# SET OF TASKS:
a. Name the three major diagnostic tools for HIV that the HIV diagnostics article identifies.
b. Transcribe the HIV diagnostics article from "Posted by African" up to and including "effective treatment strategy.".

Posted by African Press International on June 5, 2011

HIV/AIDS: The future of HIV diagnostics

Affordable point-of-care testing would eliminate long waits for results from distant laboratories

NAIROBI, 3 June 2011 (PlusNews) – As the number of people receiving HIV treatment continues to rise – 6.6 million people were taking antiretroviral drugs by December 2010 – it is important to ensure the technology to test and monitor patients on ARVs be made simpler, cheaper and more easily available to high prevalence, low-income countries, say experts.

A new report by the international HIV financing mechanism, UNITAID, charts the landscape of HIV diagnostics available and outlines tools in the pipeline, making the case that point-of-care technologies are crucial to any effective treatment strategy.

The three major diagnostic tools for HIV are the antibody test – now cheaply and widely available as a rapid test – the CD4 test, which measures immune strength, and the viral-load test. In low-income countries, CD4 and viral-load testing is often conducted in central laboratories far from rural areas, and patients sometimes wait weeks for results.

“Access to HIV testing is well developed, but beyond that, progress still needs to be made in… CD4 testing and viral-load testing,” said Maurine Murtaugh, author of the UNITAID report and diagnostics expert.

“Viral-load testing is very important because the more millions we have on treatment, the more important it becomes to be able to determine early on when treatment is failing, especially because as the viral load increases, so does the risk of infecting others,” she added.

(Transcribed page contents)
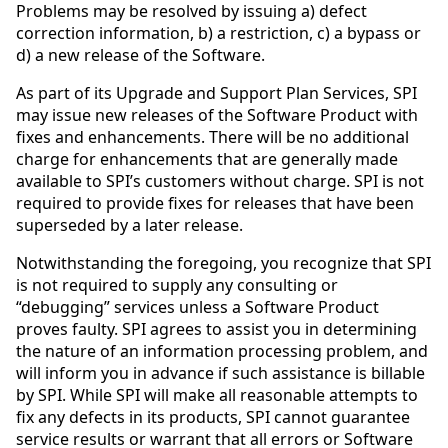
Problems may be resolved by issuing a) defect
correction information, b) a restriction, c) a bypass or
d) a new release of the Software.
As part of its Upgrade and Support Plan Services, SPI
may issue new releases of the Software Product with
fixes and enhancements. There will be no additional
charge for enhancements that are generally made
available to SPI’s customers without charge. SPI is not
required to provide fixes for releases that have been
superseded by a later release.
Notwithstanding the foregoing, you recognize that SPI
is not required to supply any consulting or
“debugging” services unless a Software Product
proves faulty. SPI agrees to assist you in determining
the nature of an information processing problem, and
will inform you in advance if such assistance is billable
by SPI. While SPI will make all reasonable attempts to
fix any defects in its products, SPI cannot guarantee
service results or warrant that all errors or Software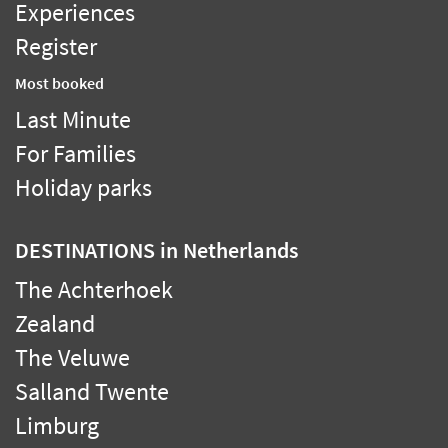
Experiences
Register
Most booked
Last Minute
For Families
Holiday parks
DESTINATIONS
in Netherlands
The Achterhoek
Zealand
The Veluwe
Salland Twente
Limburg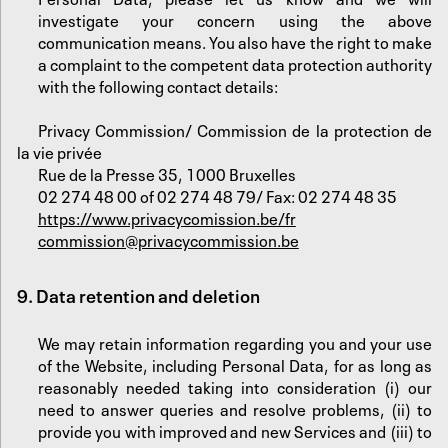
investigate your concern using the above
communication means. You also have the right to make
a complaint to the competent data protection authority
with the following contact details:
Privacy Commission/ Commission de la protection de
la vie privée
Rue de la Presse 35, 1000 Bruxelles
02 274 48 00 of 02 274 48 79/ Fax: 02 274 48 35
https://www.privacycomission.be/fr
commission@privacycommission.be
9. Data retention and deletion
We may retain information regarding you and your use
of the Website, including Personal Data, for as long as
reasonably needed taking into consideration (i) our
need to answer queries and resolve problems, (ii) to
provide you with improved and new Services and (iii) to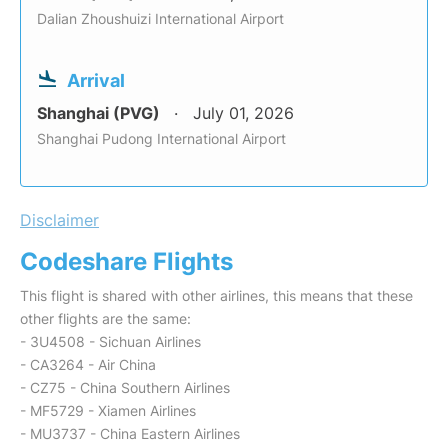
Dalian Zhoushuizi International Airport
Arrival
Shanghai (PVG)
July 01, 2026
Shanghai Pudong International Airport
Disclaimer
Codeshare Flights
This flight is shared with other airlines, this means that these
other flights are the same:
- 3U4508 - Sichuan Airlines
- CA3264 - Air China
- CZ75 - China Southern Airlines
- MF5729 - Xiamen Airlines
- MU3737 - China Eastern Airlines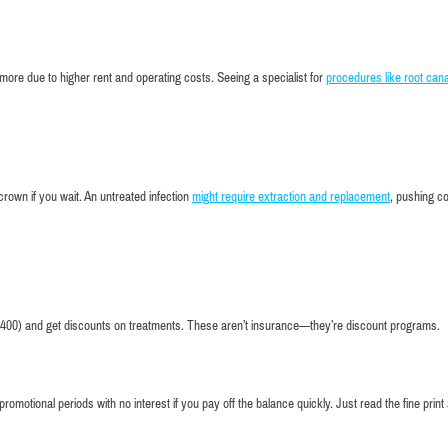
of smiles t
county
more due to higher rent and operating costs. Seeing a specialist for
procedures like root can
 crown if you wait. An untreated infection
might require extraction and replacement
, pushing c
400) and get discounts on treatments. These aren’t insurance—they’re discount programs.
omotional periods with no interest if you pay off the balance quickly. Just read the fine print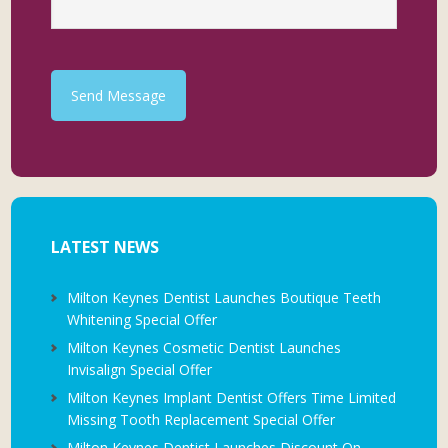
Send Message
LATEST NEWS
Milton Keynes Dentist Launches Boutique Teeth
Whitening Special Offer
Milton Keynes Cosmetic Dentist Launches
Invisalign Special Offer
Milton Keynes Implant Dentist Offers Time Limited
Missing Tooth Replacement Special Offer
Milton Keynes Dentist Launches Discount On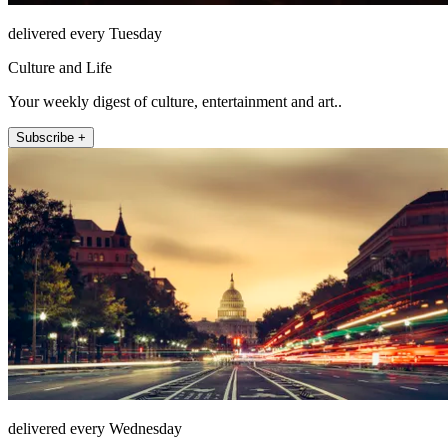
delivered every Tuesday
Culture and Life
Your weekly digest of culture, entertainment and art..
Subscribe +
delivered every Wednesday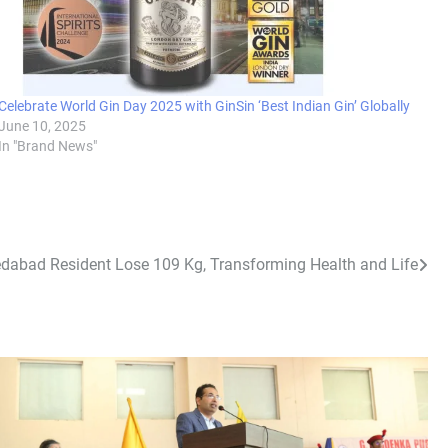
Celebrate World Gin Day 2025 with GinSin ‘Best Indian Gin’ Globally
June 10, 2025
In "Brand News"
abad Resident Lose 109 Kg, Transforming Health and Life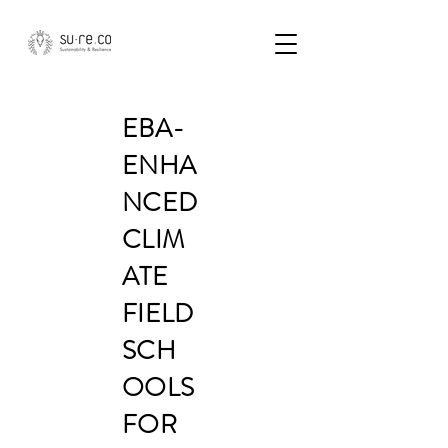
EBA-
ENHA
NCED
CLIM
ATE
FIELD
SCH
OOLS
FOR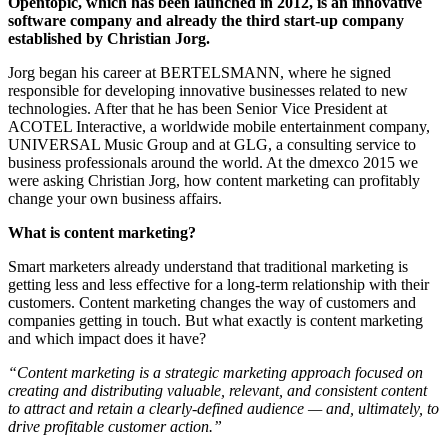
Opentopic, which has been launched in 2012, is an innovative
software company and already the third start-up company
established by Christian Jorg.
Jorg began his career at BERTELSMANN, where he signed
responsible for developing innovative businesses related to new
technologies. After that he has been Senior Vice President at
ACOTEL Interactive, a worldwide mobile entertainment company,
UNIVERSAL Music Group and at GLG, a consulting service to
business professionals around the world. At the dmexco 2015 we
were asking Christian Jorg, how content marketing can profitably
change your own business affairs.
What is content marketing?
Smart marketers already understand that traditional marketing is
getting less and less effective for a long-term relationship with their
customers.
Content marketing changes the way of customers and
companies getting in touch.
But what exactly is content marketing
and which impact does it have?
“Content marketing is a strategic marketing approach focused on
creating and distributing valuable, relevant, and consistent content
to attract and retain a clearly-defined audience — and, ultimately, to
drive profitable customer action.”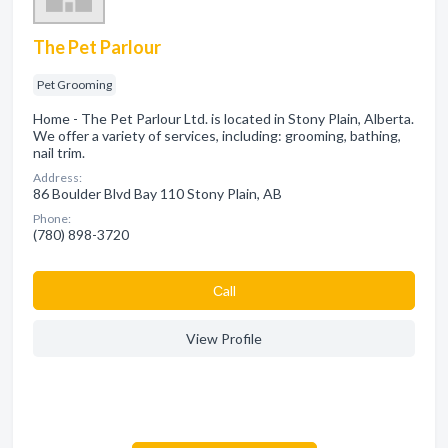
The Pet Parlour
Pet Grooming
Home - The Pet Parlour Ltd. is located in Stony Plain, Alberta.
We offer a variety of services, including: grooming, bathing,
nail trim.
Address:
86 Boulder Blvd Bay 110 Stony Plain, AB
Phone:
(780) 898-3720
Сall
View Profile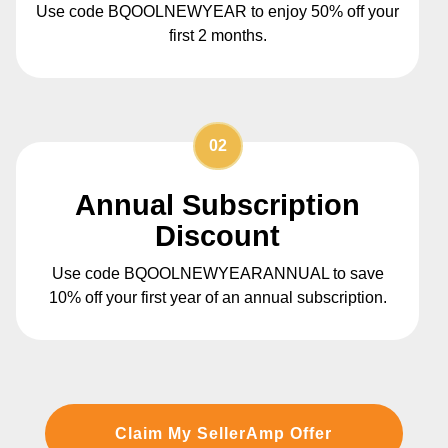
Use code BQOOLNEWYEAR to enjoy 50% off your
first 2 months.
02
Annual Subscription
Discount
Use code BQOOLNEWYEARANNUAL to save
10% off your first year of an annual subscription.
Claim My SellerAmp Offer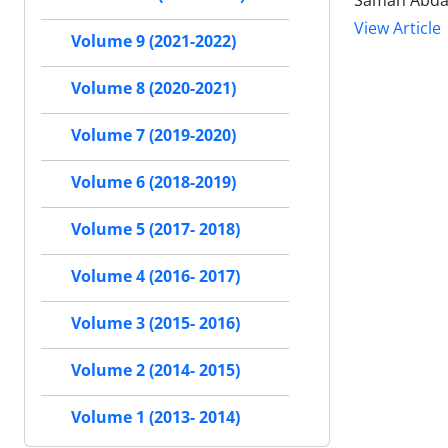
Saman Abda
View Article
Volume 9 (2021-2022)
Volume 8 (2020-2021)
Volume 7 (2019-2020)
Volume 6 (2018-2019)
Volume 5 (2017- 2018)
Volume 4 (2016- 2017)
Volume 3 (2015- 2016)
Volume 2 (2014- 2015)
Volume 1 (2013- 2014)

# SOLUTIONS:
a.
- Antibody test
- CD4 test
- Viral-load test

b.
Posted by African Press International on June 5, 2011

HIV/AIDS: The future of HIV diagnostics

Affordable point-of-care testing would eliminate long waits for results from distant laboratories

NAIROBI, 3 June 2011 (PlusNews) – As the number of people receiving HIV treatment continues to rise – 6.6 million people were taking antiretroviral drugs by December 2010 – it is important to ensure the technology to test and monitor patients on ARVs be made simpler, cheaper and more easily available to high prevalence, low-income countries, say experts.

A new report by the international HIV financing mechanism, UNITAID, charts the landscape of HIV diagnostics available and outlines tools in the pipeline, making the case that point-of-care technologies are crucial to any effective treatment strategy.